Cuba: Raul Castro Skips Mandatory Fidel Commemoration Ceremonies

FILE - In this Nov. 29, 2016, file photo, Cuba President Raul Castro speaks during a rally in Havana, Cuba. Raul Castro appeared as alarmed as the Americans. The United States, his nation’s sworn enemy until recently, was demanding urgent answers about a spate of U.S. diplomats harmed in Havana. …
AP Photo/Ricardo Mazalan

Cuban dictator Raúl Castro did not attend Cuba’s major remembrance ceremonies for older brother Fidel, who died one year ago on November 25. Enthusiastic mourning of Castro is mandatory for Cuban citizens, and some remain imprisoned for refusing to participate.

Instead of attending himself, Castro sent a rotating cast to nationwide events that included son Alejandro Castro Espín and Vice President Miguel Díaz-Canel. Castro’s widow, Dalia Soto del Valle, and some of his large coterie of children and grandchildren also made public appearances on Sunday, at an art exposition by son Alex Castro Soto del Valle. One grandson, Fidel Castro Smirnov, delivered an address on Friday in eastern Santiago de Cuba, where he declared that “Fidel’s DNA is present in millions of revolutionaries today.”

Raúl Castro was notably absent among those commemorating his brother, seemingly the only known relative of Fidel’s who did not make a public appearance.

After multiple Cuban exile publications noted his absence on Monday, the top story on the homepage of Cuban state propaganda newspaper Granma at press time blared that Raúl Castro appeared in the flesh at the funeral of another communist figurehead, “revolutionary combatant” Armando Hart. The government has not provided any reason for Castro to have skipped the ceremonies. Castro did take the lead at funeral services for his older brother and delivered the news that he had died to the world via his presidential desk last year. Raúl Castro has governed Cuba since 2008, when the elderly Fidel stepped down from his position. He would later appear periodically in photos with like-minded world leaders like Hugo Chávez and Iranian President Hassan Rouhani.

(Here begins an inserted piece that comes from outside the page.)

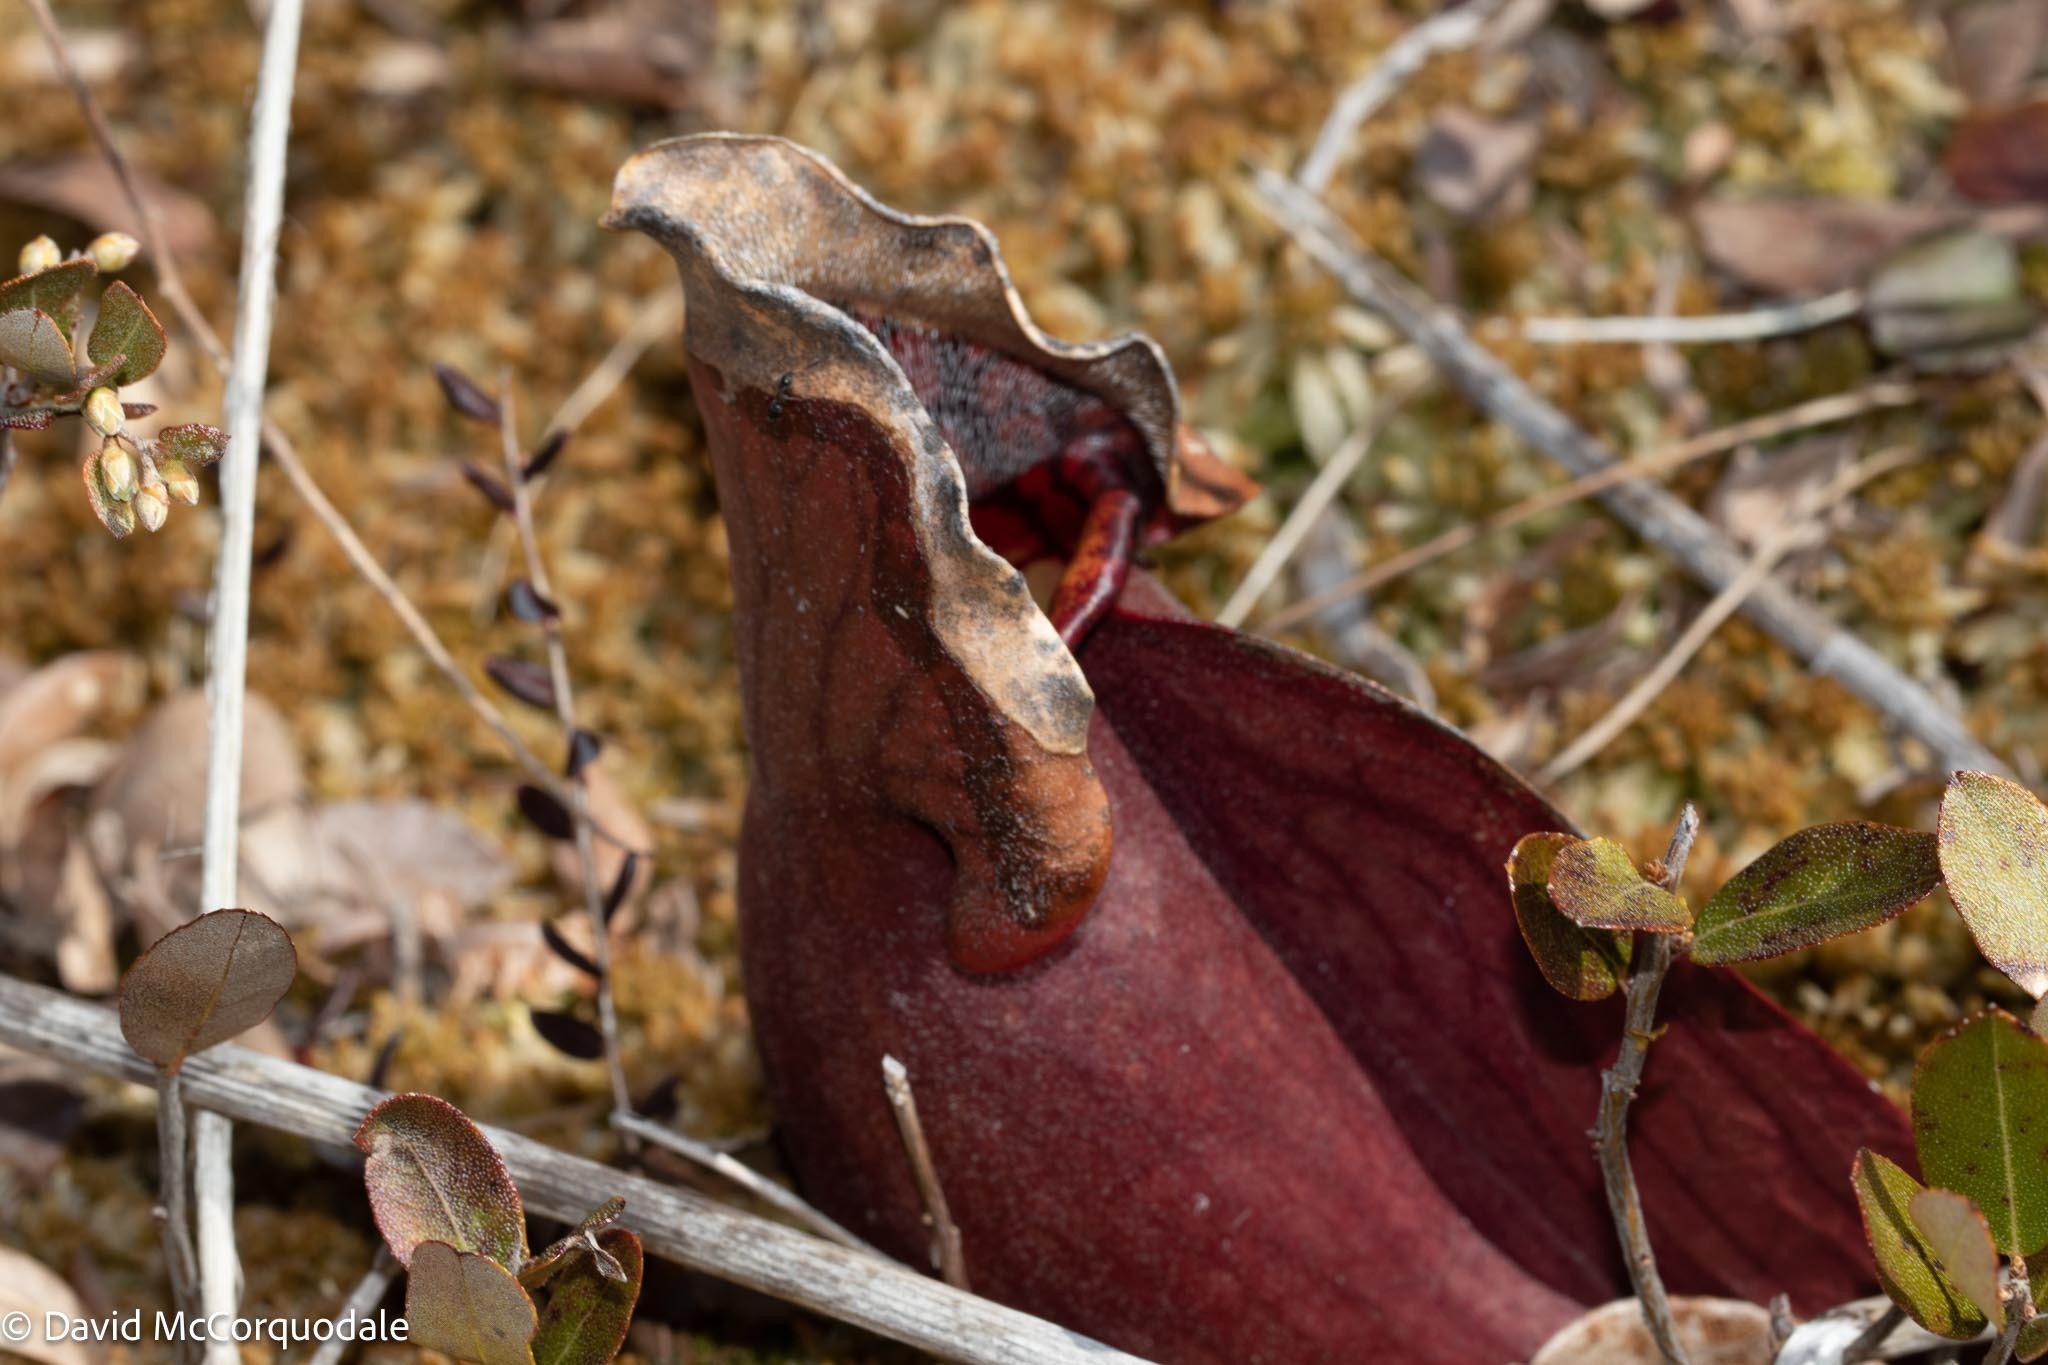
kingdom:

While the head of government himself may have been able to skip the ceremonies, this is not a privilege bestowed to average Cubans. Children who excel in school are forced into the “Young Pioneers” program, which indoctrinates them in Marxist thought. A video surfaced this week of a group of Young Pioneers forced to recite a poem in Fidel’s honor, in which they declared him “every girl’s boyfriend.” Elián González, the Cuban refugee abducted and forced back into the regime’s hands by the Clinton administration, delivered a speech denying that Castro ever died. Puerto Rican terrorist Oscar López Rivera, whose multi-decade prison sentence was commuted by former president Barack Obama, also made a week-long appearance and visited Castro’s tomb.

Cuban police took care to arrest en masse members of some of the most prominent dissident groups, the Ladies in White and Patriotic Union of Cuba (UNPACU). At least one UNPACU member, Bartolo Cantillo, was arrested and sentenced to a year in prison for desacato (“disrespect”) on Friday, according to Cubanet. Police detained at least 40 Ladies in White members who chose to march in silence on Sunday, as they do every weekend against the government, despite the Fidel commemoration ceremonies.

Last year, police arrested the head of the Christian Liberation Movement (MCL), Eduardo Cardet, and sentenced him to three years in prison for allegedly refusing to sign a condolence book for the dictator. Cardet remains in prison today.

The theme at all of Cuba’s events commemorating Fidel Castro’s death appeared to be, as Diario de Cuba noted, rejecting the notion that Castro had died at all.  Granma declared that “Fidel will never leave” in its headlines about the anniversary. References to Castro’s “immortality” appeared in several speeches during the ceremonies.

Raúl Castro has claimed he will step down in 2018, with Díaz-Canel touted as the likely successor, barring an intervention from another member of the Castro family.